I must learn to get the notion that I'm not able to do everything and that some things are to difficult for me.
Last monday I had a good session with my therapist, she was very happy with the way I handle my illness. But I still have a long way to go.
At the club of my kids we had a meeting and people seem to be very happy with me. They gave me compliments with some initiatives we will start and that feels really great.
They know nothing of my illness, they just know the way I am and do things for or with them.
In the past I have learned that people don't like what I do or say. Not because what I said, but because it was me who said it. They had their own agenda and didn't want me to interfere in their own ego-driven business.
I allways have tried to stay honest and open but that was not the way you had to do.
In the future I will try to stay open and honest, because I think that is the best way to keep your mental status healthy and keeps down the stress

Sunday, April 1, 2007

Quiet

It was a quiet day.
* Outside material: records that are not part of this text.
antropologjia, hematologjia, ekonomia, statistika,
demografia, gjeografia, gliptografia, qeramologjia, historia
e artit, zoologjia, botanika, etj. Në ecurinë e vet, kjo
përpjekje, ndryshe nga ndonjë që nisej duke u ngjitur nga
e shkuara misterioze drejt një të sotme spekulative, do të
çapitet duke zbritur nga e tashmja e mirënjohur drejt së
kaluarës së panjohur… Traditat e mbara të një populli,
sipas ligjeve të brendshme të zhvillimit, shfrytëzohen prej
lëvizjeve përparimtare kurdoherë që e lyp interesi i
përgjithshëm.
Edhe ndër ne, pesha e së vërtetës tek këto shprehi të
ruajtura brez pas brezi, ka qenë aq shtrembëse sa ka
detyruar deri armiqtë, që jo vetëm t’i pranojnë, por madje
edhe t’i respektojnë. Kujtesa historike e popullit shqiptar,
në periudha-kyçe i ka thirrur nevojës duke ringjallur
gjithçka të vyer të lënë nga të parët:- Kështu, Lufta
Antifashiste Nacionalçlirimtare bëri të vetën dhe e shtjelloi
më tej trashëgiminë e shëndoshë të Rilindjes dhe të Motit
Nothing special happened. I had to work on my mental balance and I fixed a job that was for long on my list of things to do.
I gives a good feeling when you finished a job and you scratch it from your list.
I'm now preparing for tomorrow when we are going to work and to my therapist for the next session.
I need these sessions to become aware of my problems and to discuss the way I must follow to restore my mental health.
We will see what is next in the planning to overcome my illness and find back my mental balance.
It is good to discuss your problems with someone who understands your problem. You must tell your story somewhere to start recovering. If you never find a way to say the things that are on your mind, it will become a stone around your neck and it can kill you.